Anyone been experiencing bad mic quality with Google hangouts. People are telling me I sound muffled and my audio cuts in and out. Haven't tried with another app, so not sure if it is an hangout issue or mic issue.


----------



## TheShoura (Mar 17, 2012)

Not related to Nexus 10... but a bit of info on Google Hangouts I can share:

When chatting from my Galaxy Nexus to my mom's laptop, her laptop's speakers feed back into her mic - its a pretty shitty laptop ($300 Samsung, low end everything)... I can hear myself playing through her speakers... What I hear is very bad, choppy, and distorted version of my own voice - as if the echo cancellation was just failing miserably on her end.

When chatting to the same computer and she was using headphones, she said I came in crystal clear.

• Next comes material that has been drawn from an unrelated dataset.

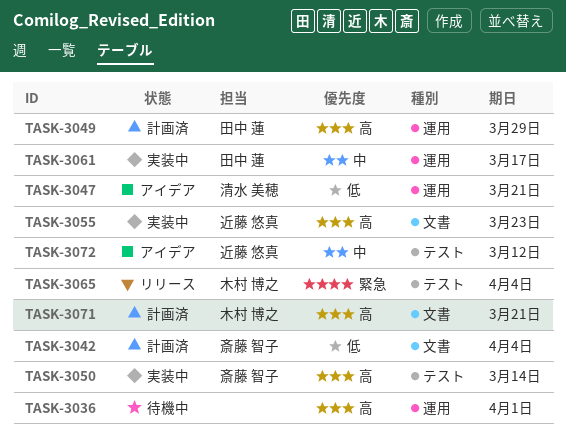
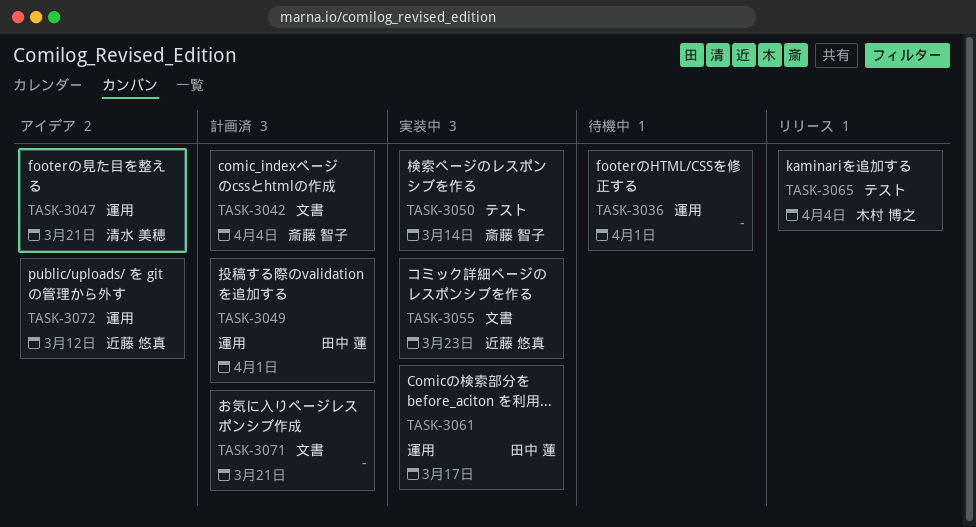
TASK-3049, due: Mar 29 -> Apr 1
TASK-3071, owner: 木村 博之 -> none
TASK-3072, label: テスト -> 運用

Voice chatting from my G-Nex to my buddie's MacBook Pro on speakers - 100% clear

Google Hangout on my PC using speakers to someone elses MBP - 100% clear

Google Hangout on my PC using speakers to another friend's crap-top = bad results again

note: my PC has a high end gaming sound card that features a lot of nice audio settings and processing, I can only imagine it helps at least a little bit

I feel like the issue arises when one user has an echo problem. For some reason, Google Hangout amplifies this on a massive scale as using Skype or some other video chat thing I can't recall, the issue was much less prevalent (but still there).

Solution? Everyone put some headphones on.


----------



## salem (Jun 16, 2011)

I'm having the same problem.

Sent from my Nexus 10 using RootzWiki


----------



## MykalDre (Dec 9, 2012)

Well the mic in the n10 isn't the greatest son that's part of our problem. Another part is you might be covering the mic, took me a min to find it. If all else fails.... External mics. I normally use my skullcandys when on g+ because having a mic on my chest is better then the back/bottom of my tab

Sent from my Stoned Nexus 10 using RootzWiki


----------



## inthewoods (Dec 27, 2011)

This bug was reported to Google on Dec 2 with no fix or info yet :-( https://productforums.google.com/forum/#!topic/google-plus-discuss/qmVujPBPk3A


----------